**Texte fourni:**

+ + + + +

Le ministère de la justice a reçu le 27 juillet 2020 copie de l’assignation selon récépissé du 6 août 2020.
Il est ainsi justifié ainsi de l’accomplissement des formalités de l’article 1043 du code de procédure civile.
La procédure est dès lors régulière.

Sur les demandes au fond

L’article 21-12 alinéa 3 1° du code civil dispose que l’enfant, qui depuis au moins trois années, est confié aux services de l’aide sociale à l’enfance, peut, jusqu’à sa majorité, déclarer qu’il réclame la qualité de Français, pourvu qu’à l’époque de sa déclaration il réside en France.

Il convient de rappeler qu’en application de l’article 47 du code civil, « Tout acte de l'état civil des Français et des étrangers fait en pays étranger et rédigé dans les formes usitées dans ce pays fait foi, sauf si d'autres actes ou pièces détenus, des données extérieures ou des éléments tirés de l'acte lui-même établissent, le cas échéant après toutes vérifications utiles, que cet acte est irrégulier, falsifié ou que les faits qui y sont déclarés ne correspondent pas à la réalité. Celle-ci est appréciée au regard de la loi française. »

En matière de nationalité, quelque que soit le fondement de la demande, il est exigé de justifier de façon certaine de son état civil par la production d’un acte d’état civil conforme aux exigences de l’article 47 du code civil.

L’article 30 du code civil prévoit que “la charge de la preuve, en matière de nationalité française, incombe à celui dont la nationalité est en cause”.

+ + + + +

**Énoncé 1:** Recopiez le passage du texte fourni qui commence par les mots contenant « L’article 21-12 alinéa » et se termine par « réside en France. ».
**Énoncé 2:** D'après le texte fourni, à qui incombe la charge de la preuve en matière de nationalité française ?

**Données affichées:**
+ + + + +

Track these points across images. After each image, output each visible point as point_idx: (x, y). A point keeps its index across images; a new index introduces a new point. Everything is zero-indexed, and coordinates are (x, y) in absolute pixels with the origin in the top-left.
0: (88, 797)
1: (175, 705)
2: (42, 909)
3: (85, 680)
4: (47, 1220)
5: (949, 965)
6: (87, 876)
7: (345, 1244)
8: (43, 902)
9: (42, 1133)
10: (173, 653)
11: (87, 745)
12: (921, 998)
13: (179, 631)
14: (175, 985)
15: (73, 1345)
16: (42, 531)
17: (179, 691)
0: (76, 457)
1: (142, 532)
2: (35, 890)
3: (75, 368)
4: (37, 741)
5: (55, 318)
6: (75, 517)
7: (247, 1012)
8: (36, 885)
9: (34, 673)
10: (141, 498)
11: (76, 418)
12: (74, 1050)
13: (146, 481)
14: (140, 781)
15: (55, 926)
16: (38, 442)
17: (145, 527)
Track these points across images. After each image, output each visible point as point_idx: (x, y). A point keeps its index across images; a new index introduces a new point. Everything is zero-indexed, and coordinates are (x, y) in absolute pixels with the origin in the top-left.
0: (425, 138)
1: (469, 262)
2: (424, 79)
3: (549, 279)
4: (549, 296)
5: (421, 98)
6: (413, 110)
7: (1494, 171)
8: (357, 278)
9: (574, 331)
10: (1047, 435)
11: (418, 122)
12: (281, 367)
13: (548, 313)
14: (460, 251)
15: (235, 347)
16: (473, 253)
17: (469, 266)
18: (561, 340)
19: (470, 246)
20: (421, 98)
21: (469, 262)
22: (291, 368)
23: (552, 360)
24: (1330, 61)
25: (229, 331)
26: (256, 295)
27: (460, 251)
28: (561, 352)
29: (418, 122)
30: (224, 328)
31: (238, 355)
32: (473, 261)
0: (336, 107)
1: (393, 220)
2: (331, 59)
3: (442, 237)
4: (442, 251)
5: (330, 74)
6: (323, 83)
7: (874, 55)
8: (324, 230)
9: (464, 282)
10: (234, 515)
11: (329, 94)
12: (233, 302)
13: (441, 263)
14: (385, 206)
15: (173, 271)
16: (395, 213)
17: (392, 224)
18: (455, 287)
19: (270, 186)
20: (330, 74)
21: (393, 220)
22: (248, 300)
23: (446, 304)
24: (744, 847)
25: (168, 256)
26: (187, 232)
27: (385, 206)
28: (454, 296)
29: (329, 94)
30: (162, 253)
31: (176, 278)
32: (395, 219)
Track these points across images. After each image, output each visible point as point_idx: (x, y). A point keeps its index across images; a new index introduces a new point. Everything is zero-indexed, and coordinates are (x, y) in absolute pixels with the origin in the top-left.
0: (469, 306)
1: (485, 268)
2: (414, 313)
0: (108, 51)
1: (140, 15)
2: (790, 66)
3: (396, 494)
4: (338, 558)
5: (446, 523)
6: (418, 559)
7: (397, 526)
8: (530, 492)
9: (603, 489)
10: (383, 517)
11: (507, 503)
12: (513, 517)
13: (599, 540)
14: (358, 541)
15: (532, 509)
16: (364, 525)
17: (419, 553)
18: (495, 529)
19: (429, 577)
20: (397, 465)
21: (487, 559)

+ + + + +

**Résultat 1:**
L’article 21-12 alinéa 3 1° du code civil dispose que l’enfant, qui depuis au moins trois années, est confié aux services de l’aide sociale à l’enfance, peut, jusqu’à sa majorité, déclarer qu’il réclame la qualité de Français, pourvu qu’à l’époque de sa déclaration il réside en France.

**Résultat 2:** Elle incombe à celui dont la nationalité est en cause.